Source records:
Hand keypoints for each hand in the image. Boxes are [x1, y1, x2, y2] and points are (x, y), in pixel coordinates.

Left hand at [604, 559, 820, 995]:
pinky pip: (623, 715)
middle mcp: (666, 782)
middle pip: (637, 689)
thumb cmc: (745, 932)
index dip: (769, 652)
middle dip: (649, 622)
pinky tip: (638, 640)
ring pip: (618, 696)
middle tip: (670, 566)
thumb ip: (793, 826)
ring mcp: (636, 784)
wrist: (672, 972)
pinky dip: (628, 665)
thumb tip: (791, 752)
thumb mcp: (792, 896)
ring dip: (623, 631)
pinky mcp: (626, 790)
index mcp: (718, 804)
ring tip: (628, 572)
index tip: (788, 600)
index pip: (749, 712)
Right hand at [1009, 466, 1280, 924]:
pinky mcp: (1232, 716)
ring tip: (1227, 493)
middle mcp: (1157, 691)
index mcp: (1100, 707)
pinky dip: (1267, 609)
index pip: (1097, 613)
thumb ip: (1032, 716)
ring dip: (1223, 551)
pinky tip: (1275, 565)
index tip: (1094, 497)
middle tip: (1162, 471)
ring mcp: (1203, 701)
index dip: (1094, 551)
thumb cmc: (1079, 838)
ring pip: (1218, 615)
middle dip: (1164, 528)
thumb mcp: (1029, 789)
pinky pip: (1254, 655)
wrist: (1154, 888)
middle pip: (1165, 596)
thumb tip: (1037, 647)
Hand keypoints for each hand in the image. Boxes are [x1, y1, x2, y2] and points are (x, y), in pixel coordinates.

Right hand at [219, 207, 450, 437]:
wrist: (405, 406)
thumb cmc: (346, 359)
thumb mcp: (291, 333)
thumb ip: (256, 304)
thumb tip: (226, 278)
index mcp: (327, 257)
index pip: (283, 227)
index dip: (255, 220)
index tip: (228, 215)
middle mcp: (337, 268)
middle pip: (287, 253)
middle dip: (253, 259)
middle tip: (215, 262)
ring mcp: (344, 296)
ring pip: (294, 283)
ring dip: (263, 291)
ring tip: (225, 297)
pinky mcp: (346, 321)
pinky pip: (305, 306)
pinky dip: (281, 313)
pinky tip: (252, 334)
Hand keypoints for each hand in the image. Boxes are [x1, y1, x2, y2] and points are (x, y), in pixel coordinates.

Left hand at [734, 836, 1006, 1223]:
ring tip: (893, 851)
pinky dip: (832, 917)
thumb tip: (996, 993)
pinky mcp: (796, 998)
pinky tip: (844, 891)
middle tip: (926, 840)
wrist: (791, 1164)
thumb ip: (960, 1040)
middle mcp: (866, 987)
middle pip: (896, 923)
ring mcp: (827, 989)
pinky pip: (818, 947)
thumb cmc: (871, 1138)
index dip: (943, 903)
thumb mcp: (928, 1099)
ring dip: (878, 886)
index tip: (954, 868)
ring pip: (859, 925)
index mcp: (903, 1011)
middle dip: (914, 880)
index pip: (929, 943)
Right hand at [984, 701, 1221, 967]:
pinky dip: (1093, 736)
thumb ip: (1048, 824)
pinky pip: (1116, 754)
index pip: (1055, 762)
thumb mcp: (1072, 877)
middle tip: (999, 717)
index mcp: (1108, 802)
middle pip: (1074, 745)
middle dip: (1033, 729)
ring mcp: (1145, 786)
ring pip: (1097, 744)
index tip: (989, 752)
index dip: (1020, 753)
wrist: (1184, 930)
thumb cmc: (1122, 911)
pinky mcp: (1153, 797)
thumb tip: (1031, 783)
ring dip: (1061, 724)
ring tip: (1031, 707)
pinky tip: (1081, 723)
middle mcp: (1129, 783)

= DESCRIPTION OF THE TASK =
Reproduce each entry precisely, so that nothing differs from the original.

= ANSWER BELOW =
Hand keypoints for each hand in the image. Boxes are [x1, y1, x2, y2] and points are (x, y), in pixel coordinates.

Left hand at [604, 559, 820, 995]:
pinky pip: (623, 715)
middle mcp: (666, 782)
middle pip: (637, 689)
thumb cmc: (745, 932)
index dip: (769, 652)
middle dip: (649, 622)
pinky tip: (638, 640)
ring pip: (618, 696)
middle tip: (670, 566)
thumb ip: (793, 826)
ring mcp: (636, 784)
wrist: (672, 972)
pinky dip: (628, 665)
thumb tip: (791, 752)
thumb mcp: (792, 896)
ring dip: (623, 631)
pinky mcp: (626, 790)
index mcp: (718, 804)
ring tip: (628, 572)
index tip: (788, 600)
index pip: (749, 712)
Right hand at [1009, 466, 1280, 924]:
pinky mcp: (1232, 716)
ring tip: (1227, 493)
middle mcp: (1157, 691)
index mcp: (1100, 707)
pinky dip: (1267, 609)
index pip: (1097, 613)
thumb ip: (1032, 716)
ring dip: (1223, 551)
pinky tip: (1275, 565)
index tip: (1094, 497)
middle tip: (1162, 471)
ring mcp: (1203, 701)
index dip: (1094, 551)
thumb cmc: (1079, 838)
ring pip: (1218, 615)
middle dip: (1164, 528)
thumb mcp: (1029, 789)
pinky pip: (1254, 655)
wrist: (1154, 888)
middle pip: (1165, 596)
thumb tip: (1037, 647)
Hand keypoints for each hand in the image. Boxes are [x1, y1, x2, y2] and points are (x, y), in pixel coordinates.

Right hand at [219, 207, 450, 437]:
wrist: (405, 406)
thumb cmc: (346, 359)
thumb mcp: (291, 333)
thumb ip: (256, 304)
thumb tip: (226, 278)
index mcp: (327, 257)
index pip: (283, 227)
index dip: (255, 220)
index tip: (228, 215)
middle mcp: (337, 268)
middle pip: (287, 253)
middle dip: (253, 259)
middle tip: (215, 262)
ring mcp: (344, 296)
ring pip: (294, 283)
ring dip: (263, 291)
ring tip: (225, 297)
pinky mcp: (346, 321)
pinky pip: (305, 306)
pinky dip: (281, 313)
pinky tip: (252, 334)
Hand keypoints for each hand in the image. Boxes are [x1, y1, x2, y2] and points are (x, y), in pixel coordinates.

Left hand at [734, 836, 1006, 1223]:
ring tip: (893, 851)
pinky dip: (832, 917)
thumb tip: (996, 993)
pinky mcp: (796, 998)
pinky tip: (844, 891)
middle tip: (926, 840)
wrist: (791, 1164)
thumb ip: (960, 1040)
middle mcp: (866, 987)
middle pip: (896, 923)
ring mcp: (827, 989)
pinky pip: (818, 947)
thumb cmc: (871, 1138)
index dip: (943, 903)
thumb mcp: (928, 1099)
ring dip: (878, 886)
index tip: (954, 868)
ring pip: (859, 925)
index mcp: (903, 1011)
middle dip: (914, 880)
index pip: (929, 943)
Right hand at [984, 701, 1221, 967]:
pinky dip: (1093, 736)
thumb ip: (1048, 824)
pinky pip: (1116, 754)
index pip: (1055, 762)
thumb mcp: (1072, 877)
middle tip: (999, 717)
index mcp: (1108, 802)
middle pip: (1074, 745)
middle dip: (1033, 729)
ring mcp: (1145, 786)
ring pip: (1097, 744)
index tip: (989, 752)
index dip: (1020, 753)
wrist: (1184, 930)
thumb cmc: (1122, 911)
pinky mcp: (1153, 797)
thumb tip: (1031, 783)
ring dip: (1061, 724)
ring tip: (1031, 707)
pinky tip: (1081, 723)
middle mcp: (1129, 783)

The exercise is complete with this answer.